Papa


El papa Francisco declaró el domingo que “Hoy es tiempo de misericordia”, al clausurar con una misa un histórico encuentro de obispos que, por un solo voto, aprobaron una importante nueva directriz que da la bienvenida a la Iglesia a católicos divorciados y casados de nuevo por lo civil.


El respaldo del sínodo al llamado del papa para una Iglesia más misericordiosa y menos crítica fue una clara victoria de Francisco y los prelados progresistas, quienes han estado buscando margen de maniobra en las enseñanzas de la Iglesia para permitir que estos católicos casados en segundas nupcias puedan recibir la comunión.


Los conservadores se habían opuesto, citando la doctrina de la Iglesia, pero no pudieron reunir los votos necesarios para bloquear la aprobación del documento final.


Con la jerarquía eclesiástica fuertemente dividida ante él mismo en la Basílica de San Pedro el domingo, Francisco apuntó veladamente a aquellos en la Iglesia que ponen más importancia a la doctrina y la ley que en la misericordia y el perdón de Dios.


Les advirtió del riesgo de “llegar a ser habitualmente impasibles ante la gracia”, de darle la espalda a los niños más heridos de Dios y de aplicar una “ilusión espiritual” que no les permite ver la realidad de su rebaño frente a sus ojos y responder ante ella.
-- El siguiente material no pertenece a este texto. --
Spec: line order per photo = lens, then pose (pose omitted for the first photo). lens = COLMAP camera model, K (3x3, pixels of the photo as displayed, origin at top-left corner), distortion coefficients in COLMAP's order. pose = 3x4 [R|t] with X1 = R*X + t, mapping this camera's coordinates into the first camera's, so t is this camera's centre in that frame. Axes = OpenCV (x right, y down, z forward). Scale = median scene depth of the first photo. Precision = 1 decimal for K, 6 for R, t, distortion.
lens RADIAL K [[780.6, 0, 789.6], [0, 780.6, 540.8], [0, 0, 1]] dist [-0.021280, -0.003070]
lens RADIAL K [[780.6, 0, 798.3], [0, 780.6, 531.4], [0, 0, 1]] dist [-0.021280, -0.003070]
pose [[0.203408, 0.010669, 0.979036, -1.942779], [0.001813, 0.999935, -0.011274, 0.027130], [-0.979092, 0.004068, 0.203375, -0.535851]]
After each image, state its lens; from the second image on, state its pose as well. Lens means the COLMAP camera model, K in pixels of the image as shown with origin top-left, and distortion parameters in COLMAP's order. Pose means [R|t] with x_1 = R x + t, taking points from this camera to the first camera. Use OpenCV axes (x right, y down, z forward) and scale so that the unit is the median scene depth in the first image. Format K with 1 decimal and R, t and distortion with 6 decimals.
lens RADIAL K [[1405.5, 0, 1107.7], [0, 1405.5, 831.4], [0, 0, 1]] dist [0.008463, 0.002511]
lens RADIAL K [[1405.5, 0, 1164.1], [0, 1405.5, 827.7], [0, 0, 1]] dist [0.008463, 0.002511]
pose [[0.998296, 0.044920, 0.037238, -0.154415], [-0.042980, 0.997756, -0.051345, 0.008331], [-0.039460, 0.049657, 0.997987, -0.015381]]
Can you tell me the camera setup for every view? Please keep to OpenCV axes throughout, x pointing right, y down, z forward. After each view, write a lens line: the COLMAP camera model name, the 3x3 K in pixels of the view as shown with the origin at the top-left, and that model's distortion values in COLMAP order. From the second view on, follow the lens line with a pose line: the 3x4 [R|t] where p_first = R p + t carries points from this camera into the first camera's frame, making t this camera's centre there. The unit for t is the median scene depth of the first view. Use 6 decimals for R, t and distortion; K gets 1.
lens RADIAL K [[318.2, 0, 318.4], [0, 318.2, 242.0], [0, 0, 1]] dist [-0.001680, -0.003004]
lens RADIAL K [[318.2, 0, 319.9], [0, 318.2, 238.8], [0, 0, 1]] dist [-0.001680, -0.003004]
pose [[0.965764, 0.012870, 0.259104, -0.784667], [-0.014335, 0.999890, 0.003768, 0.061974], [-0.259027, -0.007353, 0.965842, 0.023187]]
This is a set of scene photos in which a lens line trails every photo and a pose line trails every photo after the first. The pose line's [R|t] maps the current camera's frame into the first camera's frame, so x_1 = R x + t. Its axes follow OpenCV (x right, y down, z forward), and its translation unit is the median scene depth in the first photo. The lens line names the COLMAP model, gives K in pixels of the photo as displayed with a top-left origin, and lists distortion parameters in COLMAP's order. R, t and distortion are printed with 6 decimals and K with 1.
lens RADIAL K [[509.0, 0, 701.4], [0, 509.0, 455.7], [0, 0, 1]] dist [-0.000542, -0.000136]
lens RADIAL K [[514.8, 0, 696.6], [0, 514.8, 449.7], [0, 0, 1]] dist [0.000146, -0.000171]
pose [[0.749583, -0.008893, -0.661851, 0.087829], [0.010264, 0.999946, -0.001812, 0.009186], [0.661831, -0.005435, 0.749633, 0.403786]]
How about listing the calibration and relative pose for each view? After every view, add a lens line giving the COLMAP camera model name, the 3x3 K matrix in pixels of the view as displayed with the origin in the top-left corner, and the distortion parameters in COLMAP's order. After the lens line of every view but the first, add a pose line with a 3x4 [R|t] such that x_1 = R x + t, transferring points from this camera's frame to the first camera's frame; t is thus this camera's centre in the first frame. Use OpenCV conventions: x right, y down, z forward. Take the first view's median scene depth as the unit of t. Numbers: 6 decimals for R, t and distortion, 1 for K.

“Una fe que no sabe cómo afianzarse en la vida de la gente sigue siendo árida y, en lugar de los oasis, crea otros desiertos”, dijo. Agregó que los momentos de sufrimiento y conflicto son, precisamente, las ocasiones para que Dios muestre misericordia.


“¡Hoy es un tiempo de misericordia!”, recalcó.


Sin alterar la doctrina, el sínodo de 275 obispos aprobó el sábado un documento final de 94 puntos que respalda la petición del papa de responder mejor a las necesidades actuales de las familias católicas.


El texto abarca muchas cuestiones —migración, pobreza, familias monoparentales y poligamia— pero la parte más controvertida del documento tuvo que ver con el hecho de si los católicos vueltos a casar civilmente pueden recibir la comunión.


La Iglesia ha enseñado que sin una anulación, estos católicos están esencialmente cometiendo adulterio y no pueden recibir la comunión.


Aunque el documento no traza ninguna ruta específica para recibir los sacramentos como buscaban en un principio los prelados más liberales —y ni siquiera menciona la palabra comunión_, abre la puerta a excepciones en casos concretos, citando el criterio y la conciencia individual en una dirección espiritual.


El párrafo clave, el 85, dice que es necesario un enfoque caso por caso cuando se trata de los casos de los vueltos a casar, en vista de que no todo el mundo tiene la misma responsabilidad por el divorcio anterior. Ese párrafo fue aprobado con sólo un voto más de la mayoría necesaria, de dos tercios.


Su aprobación le dio a Francisco el margen de maniobra que necesita si quiere presionar más por el tema en un documento futuro de su propia mano. El cardenal alemán Reinhard Marx, quien encabezó la iniciativa teológica alemana que fue decisiva para conseguir la mayoría, dijo que esperaba que Francisco abordará el asunto durante el próximo Año Jubilar de la Misericordia, que comienza el 8 de diciembre.


En declaraciones a miles de personas en la Plaza de San Pedro después de la misa del domingo, Francisco recordó que la palabra “sínodo” significa “caminar juntos”, un concepto clave para el papa, que ha llamado a la Iglesia a caminar con los fieles y acompañarlos a través de los altibajos de la vida.